Le Figaro Affaire de « l’École en bateau »: L’État condamné pour une enquête longue de 17 ans

Le tribunal a jugé mercredi «excessive» la lenteur de l’enquête menée dans l’affaire de pédophilie dite de l’École en bateau. Il a condamné l’État à indemniser à hauteur de 250.000 euros 11 anciens élèves qui disent avoir été victimes d’agressions sexuelles.

La Justice française a été trop lente. Le tribunal de grande instance de Paris a jugé mercredi «excessives» les 17 années de l’enquête menée dans le dossier dit de l’École en bateau. Il l’a condamné à indemniser à hauteur de 250.000 euros 11 anciens élèves qui disent avoir été victimes d’agressions sexuelles commis entre 1979 et 1995 à bord de trois voiliers qui naviguaient à travers le monde . «Les différents délais excessifs (…) caractérisent le déni de justice», a déclaré la première chambre civile.

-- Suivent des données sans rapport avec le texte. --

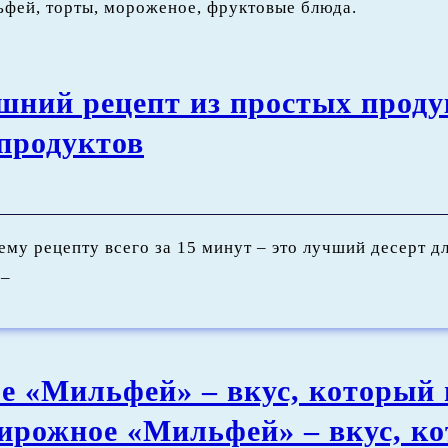
фей, торты, мороженое, фруктовые блюда.
шний рецепт из простых проду
продуктов
 рецепту всего за 15 минут – это лучший десерт для
 –
е «Мильфей» – вкус, который
пирожное «Мильфей» – вкус, к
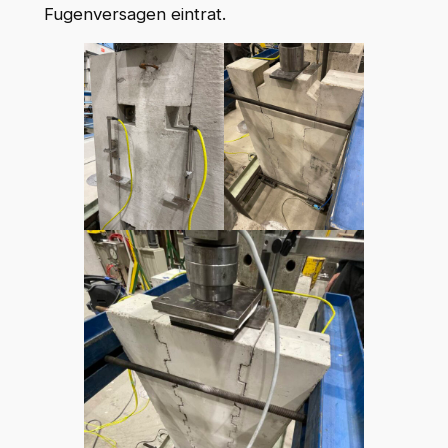
Fugenversagen eintrat.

L’État devra verser des dommages et intérêts compris entre 15.000 et 35.000 euros à chacun des onze demandeurs. A cette somme, s’ajoutent 5000 euros de frais de justice. Les victimes présumées réclamaient chacun 50.000 euros de dommages et intérêts, soit un demi-million d’euros au total. «Le prix du temps et des lenteurs de la justice a désormais un coût, c’est un message fort et salutaire», a réagi l’avocat des demandeurs, Éric Morain, tout en insistant sur le fait qu’une indemnisation «à cette hauteur» était «très rare».

Dans son jugement, le tribunal met en avant «l’inaction du ministère public» à plusieurs moments de l’enquête, ainsi que celle du juge d’instruction de Fort-de-France saisi au tout début de l’affaire ou encore «l’absence de traitement de deux plaintes émanant de personnes se disant victimes de faits d’une extrême gravité au plan pénal et aux conséquences susceptibles d’être dramatiques et durables pour les intéressés qui ont longuement mûri leur décision de saisir la justice».

A l’audience du 14 décembre, pour justifier ces lenteurs, l’avocat représentant l’État avait mis en avant la complexité du dossier et la dispersion des plaintes émanant de jeunes résidant dans des départements différents.

Préjudice moral

Mercredi, les juges parisiens ont retoqué cet argument, jugeant que ces délais «inutiles» ne peuvent «s’expliquer par la difficulté du dossier». Pour le tribunal, les demandeurs ont bien subi «un préjudice moral», car «ayant fait une démarche difficile pour eux et pour leur entourage, ils n’ont pas reçu de réponse de la justice dans des conditions normales». «Ils ont pu penser», regrettent les juges, que la justice «ne prenait pas les moyens d’empêcher la réitération d’infractions graves».

Le fondateur de l’association l’École en bateau, Léonide Kameneff, disait vouloir emmener des adolescents naviguer aux quatre coins du globe afin de leur apporter «un épanouissement intellectuel, psychologique, affectif et social». Entre 1969 et 2002, 400 garçons et 60 filles ont séjourné sur les trois voiliers-école, le «Karrek Ven», le «Paladin» et le «Bilbo».

Mais en 1994, une plainte pour viol et agression sexuelle égratigne la réputation de Léonide Kameneff. Il aurait en effet encouragé des «jeux» et massages ayant dégénéré en attouchements, masturbations, fellations et sodomies. Depuis, une trentaine de jeunes ont dénoncé à la police de tels abus. Quatorze se sont constitués parties civiles, les faits dénoncés par les autres étant prescrits.

Un procès toujours incertain

Il faudra attendre mai 2011 pour que Léonide Kameneff et quatre personnes officiant sur les bateaux-écoles soient renvoyés aux assises. Selon Me Morain, le procès devrait avoir lieu du 5 au 26 mars 2013. Toutefois, d’ici là, la Cour de cassation doit encore rendre une décision, Kameneff ayant formé un pourvoi contre son renvoi aux assises. Agé de 75 ans, il pourrait ne jamais être jugé.

Épuisés par ces procédures à rallonge, 11 plaignants ont décidé en 2011 d’assigner l’État pour faute lourde, invoquant le «délai raisonnable» de jugement, reconnu par le code de l’organisation judiciaire ainsi que par la Convention européenne des droits de l’homme. La France est, derrière l’Italie, le deuxième pays le plus condamné pour ce motif devant la Cour européenne des droits de l’homme.